- _The input_:
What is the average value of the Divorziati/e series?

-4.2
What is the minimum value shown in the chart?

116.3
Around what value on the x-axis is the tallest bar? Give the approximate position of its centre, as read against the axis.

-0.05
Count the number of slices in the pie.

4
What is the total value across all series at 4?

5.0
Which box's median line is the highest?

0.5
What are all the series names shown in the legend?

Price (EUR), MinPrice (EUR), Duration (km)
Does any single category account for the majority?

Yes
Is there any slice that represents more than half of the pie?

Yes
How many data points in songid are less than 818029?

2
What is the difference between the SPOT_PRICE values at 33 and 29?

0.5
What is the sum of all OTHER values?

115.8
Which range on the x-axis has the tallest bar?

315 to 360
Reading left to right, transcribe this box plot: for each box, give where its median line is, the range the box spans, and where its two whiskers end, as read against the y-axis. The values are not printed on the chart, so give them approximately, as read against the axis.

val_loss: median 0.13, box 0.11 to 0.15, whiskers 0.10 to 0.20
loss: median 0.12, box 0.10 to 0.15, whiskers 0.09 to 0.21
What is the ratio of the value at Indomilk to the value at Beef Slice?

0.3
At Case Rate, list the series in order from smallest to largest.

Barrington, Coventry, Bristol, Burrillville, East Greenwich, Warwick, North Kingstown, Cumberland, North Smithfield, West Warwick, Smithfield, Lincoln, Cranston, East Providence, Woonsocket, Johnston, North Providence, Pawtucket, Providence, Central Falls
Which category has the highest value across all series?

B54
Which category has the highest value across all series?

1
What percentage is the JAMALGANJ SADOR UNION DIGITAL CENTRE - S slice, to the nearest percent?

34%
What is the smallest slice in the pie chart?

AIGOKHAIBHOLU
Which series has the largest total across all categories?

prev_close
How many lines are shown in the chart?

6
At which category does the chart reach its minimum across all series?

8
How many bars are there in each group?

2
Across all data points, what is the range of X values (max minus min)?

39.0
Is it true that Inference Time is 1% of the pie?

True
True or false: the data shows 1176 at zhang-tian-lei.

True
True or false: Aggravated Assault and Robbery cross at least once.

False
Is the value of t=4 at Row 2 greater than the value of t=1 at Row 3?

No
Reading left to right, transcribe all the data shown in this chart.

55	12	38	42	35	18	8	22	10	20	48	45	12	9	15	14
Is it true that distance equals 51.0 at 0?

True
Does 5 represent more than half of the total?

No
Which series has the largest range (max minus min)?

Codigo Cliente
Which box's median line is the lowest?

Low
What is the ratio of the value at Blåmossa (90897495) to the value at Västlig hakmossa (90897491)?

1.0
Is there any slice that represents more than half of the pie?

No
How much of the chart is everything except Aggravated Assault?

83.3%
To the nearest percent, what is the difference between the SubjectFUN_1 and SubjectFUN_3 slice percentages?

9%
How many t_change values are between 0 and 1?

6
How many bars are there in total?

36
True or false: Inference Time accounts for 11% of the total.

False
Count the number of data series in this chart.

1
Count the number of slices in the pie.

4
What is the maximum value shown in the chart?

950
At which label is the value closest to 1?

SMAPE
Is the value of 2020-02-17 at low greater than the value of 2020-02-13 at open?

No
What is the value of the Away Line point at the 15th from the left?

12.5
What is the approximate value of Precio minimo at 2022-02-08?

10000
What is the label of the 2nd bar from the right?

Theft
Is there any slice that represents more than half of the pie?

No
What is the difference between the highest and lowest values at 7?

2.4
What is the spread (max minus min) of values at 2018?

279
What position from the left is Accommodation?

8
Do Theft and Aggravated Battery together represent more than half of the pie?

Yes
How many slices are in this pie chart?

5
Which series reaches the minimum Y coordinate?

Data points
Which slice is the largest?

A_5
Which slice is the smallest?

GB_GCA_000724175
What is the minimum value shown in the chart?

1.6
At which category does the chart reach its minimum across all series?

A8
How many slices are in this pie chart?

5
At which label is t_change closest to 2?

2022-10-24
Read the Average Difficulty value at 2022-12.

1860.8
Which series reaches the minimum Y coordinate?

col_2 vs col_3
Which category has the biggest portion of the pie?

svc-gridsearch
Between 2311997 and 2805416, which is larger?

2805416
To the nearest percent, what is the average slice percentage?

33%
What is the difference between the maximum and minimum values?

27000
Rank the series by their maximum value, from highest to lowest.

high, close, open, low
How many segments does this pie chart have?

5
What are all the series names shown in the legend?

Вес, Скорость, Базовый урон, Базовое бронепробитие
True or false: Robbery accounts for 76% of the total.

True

- _Task objective_: Copy everything from the line containing "Вес, Скорость, Базовый" down to the end of the listing, substituting "Burglary" for "Robbery" and leaving all else unchanged.

- _Exercise answer_:
Вес, Скорость, Базовый урон, Базовое бронепробитие
True or false: Burglary accounts for 76% of the total.

True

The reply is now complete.